REQUIREMENT. If a line in the records below contains the word "Moisés", copy it.

GIVEN ENTRIES.
------------------------------

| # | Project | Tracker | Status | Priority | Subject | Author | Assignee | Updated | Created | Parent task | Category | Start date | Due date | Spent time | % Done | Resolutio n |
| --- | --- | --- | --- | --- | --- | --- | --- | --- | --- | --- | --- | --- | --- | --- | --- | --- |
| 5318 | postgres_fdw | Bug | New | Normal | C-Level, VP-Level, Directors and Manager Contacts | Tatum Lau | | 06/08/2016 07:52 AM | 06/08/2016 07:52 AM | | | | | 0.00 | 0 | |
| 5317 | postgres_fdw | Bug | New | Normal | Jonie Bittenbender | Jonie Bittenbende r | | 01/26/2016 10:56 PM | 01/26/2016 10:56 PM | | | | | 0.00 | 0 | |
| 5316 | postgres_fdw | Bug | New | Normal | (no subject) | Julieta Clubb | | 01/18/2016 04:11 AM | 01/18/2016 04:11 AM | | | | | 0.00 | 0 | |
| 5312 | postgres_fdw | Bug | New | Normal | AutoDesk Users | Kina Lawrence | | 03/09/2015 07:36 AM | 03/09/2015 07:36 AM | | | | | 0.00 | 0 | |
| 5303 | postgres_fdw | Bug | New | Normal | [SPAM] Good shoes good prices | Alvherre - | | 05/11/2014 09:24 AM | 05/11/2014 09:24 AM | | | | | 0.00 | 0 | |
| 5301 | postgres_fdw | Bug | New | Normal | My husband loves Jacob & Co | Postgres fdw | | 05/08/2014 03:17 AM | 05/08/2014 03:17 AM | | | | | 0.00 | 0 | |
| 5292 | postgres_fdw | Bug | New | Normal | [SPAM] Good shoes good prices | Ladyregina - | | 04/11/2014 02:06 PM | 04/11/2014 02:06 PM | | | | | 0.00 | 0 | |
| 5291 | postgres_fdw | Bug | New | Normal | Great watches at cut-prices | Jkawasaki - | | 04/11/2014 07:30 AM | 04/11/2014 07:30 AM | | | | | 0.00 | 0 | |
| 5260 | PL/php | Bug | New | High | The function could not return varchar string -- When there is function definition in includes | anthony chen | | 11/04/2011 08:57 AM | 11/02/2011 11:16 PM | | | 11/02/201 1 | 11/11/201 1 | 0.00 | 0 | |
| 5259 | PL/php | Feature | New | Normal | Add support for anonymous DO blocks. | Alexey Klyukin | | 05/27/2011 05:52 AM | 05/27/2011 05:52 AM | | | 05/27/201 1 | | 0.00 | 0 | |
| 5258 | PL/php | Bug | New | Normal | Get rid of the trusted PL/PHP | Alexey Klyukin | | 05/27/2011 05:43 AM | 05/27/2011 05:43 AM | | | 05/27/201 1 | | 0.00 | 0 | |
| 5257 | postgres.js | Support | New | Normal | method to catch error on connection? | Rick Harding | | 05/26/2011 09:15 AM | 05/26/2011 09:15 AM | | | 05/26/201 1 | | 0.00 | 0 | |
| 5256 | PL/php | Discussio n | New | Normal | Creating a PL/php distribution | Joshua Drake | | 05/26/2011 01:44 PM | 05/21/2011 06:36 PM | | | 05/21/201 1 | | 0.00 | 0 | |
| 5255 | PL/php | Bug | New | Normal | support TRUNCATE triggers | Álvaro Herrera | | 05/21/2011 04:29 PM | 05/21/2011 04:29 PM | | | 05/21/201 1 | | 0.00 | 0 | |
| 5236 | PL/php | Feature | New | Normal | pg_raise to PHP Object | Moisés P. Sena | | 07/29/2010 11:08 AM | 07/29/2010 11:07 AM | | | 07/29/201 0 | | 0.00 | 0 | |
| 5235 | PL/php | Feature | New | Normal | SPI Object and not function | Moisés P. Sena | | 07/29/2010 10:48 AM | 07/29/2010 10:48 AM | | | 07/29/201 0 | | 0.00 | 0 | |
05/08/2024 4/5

------------------------------

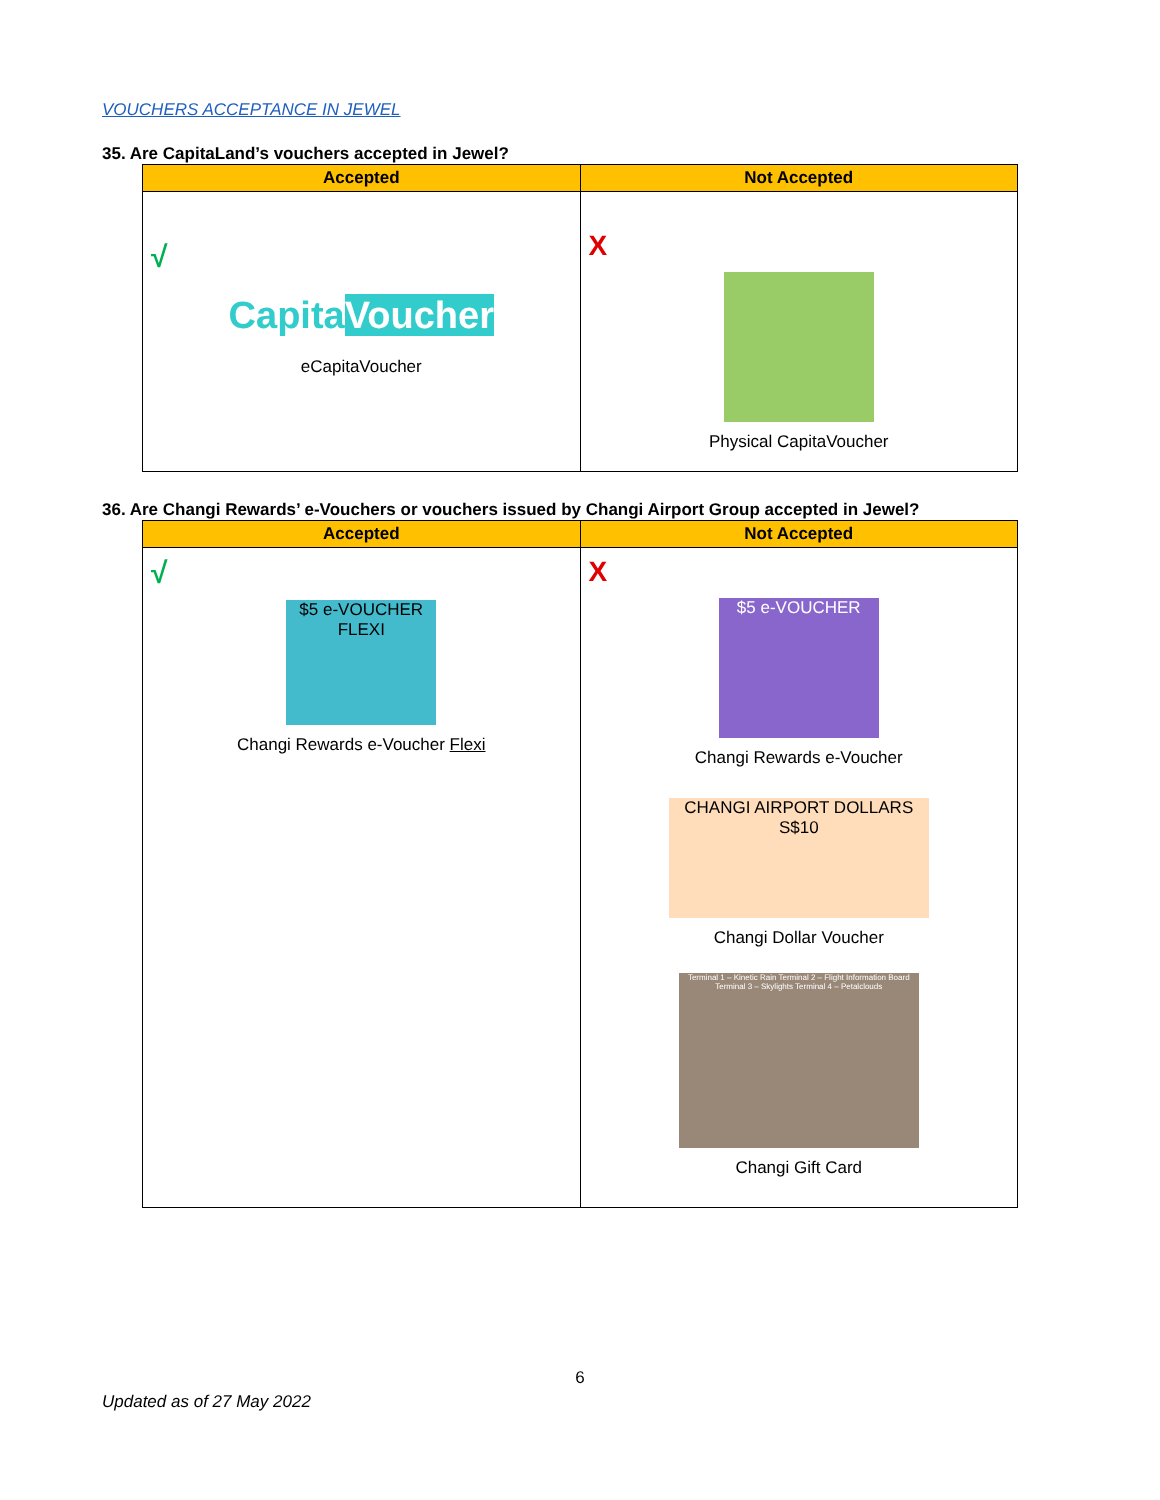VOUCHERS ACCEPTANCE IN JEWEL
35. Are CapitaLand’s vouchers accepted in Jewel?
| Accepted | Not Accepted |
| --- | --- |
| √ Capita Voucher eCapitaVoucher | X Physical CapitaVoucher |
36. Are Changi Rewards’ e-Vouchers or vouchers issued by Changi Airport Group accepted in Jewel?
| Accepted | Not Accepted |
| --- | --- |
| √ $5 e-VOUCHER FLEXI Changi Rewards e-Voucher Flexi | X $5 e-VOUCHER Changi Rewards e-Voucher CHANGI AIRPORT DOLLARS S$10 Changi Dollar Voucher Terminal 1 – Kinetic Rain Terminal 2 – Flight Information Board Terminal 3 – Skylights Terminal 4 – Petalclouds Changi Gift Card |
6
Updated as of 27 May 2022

------------------------------

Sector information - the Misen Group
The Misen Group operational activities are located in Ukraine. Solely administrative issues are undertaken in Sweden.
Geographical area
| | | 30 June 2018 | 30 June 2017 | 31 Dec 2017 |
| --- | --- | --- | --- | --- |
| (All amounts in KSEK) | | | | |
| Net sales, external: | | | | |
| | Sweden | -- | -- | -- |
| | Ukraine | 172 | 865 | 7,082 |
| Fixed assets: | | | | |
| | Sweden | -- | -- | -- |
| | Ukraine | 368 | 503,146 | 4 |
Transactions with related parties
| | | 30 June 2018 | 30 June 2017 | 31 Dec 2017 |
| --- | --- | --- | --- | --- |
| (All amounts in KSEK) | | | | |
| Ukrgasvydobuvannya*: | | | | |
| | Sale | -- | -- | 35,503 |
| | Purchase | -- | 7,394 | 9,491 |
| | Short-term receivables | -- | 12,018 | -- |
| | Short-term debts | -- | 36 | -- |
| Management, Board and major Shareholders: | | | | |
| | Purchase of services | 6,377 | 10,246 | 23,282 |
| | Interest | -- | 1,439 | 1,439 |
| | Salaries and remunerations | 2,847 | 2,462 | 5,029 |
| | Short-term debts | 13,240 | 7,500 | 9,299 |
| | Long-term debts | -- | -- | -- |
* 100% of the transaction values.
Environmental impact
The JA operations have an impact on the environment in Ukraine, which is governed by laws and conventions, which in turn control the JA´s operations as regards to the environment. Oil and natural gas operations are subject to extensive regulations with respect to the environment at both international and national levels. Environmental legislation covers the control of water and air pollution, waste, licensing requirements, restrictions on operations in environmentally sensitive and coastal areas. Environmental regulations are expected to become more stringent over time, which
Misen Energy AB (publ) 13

------------------------------

OUTPUT.
| 5236 | PL/php | Feature | New | Normal | pg_raise to PHP Object | Moisés P. Sena | | 07/29/2010 11:08 AM | 07/29/2010 11:07 AM | | | 07/29/201 0 | | 0.00 | 0 | |
| 5235 | PL/php | Feature | New | Normal | SPI Object and not function | Moisés P. Sena | | 07/29/2010 10:48 AM | 07/29/2010 10:48 AM | | | 07/29/201 0 | | 0.00 | 0 | |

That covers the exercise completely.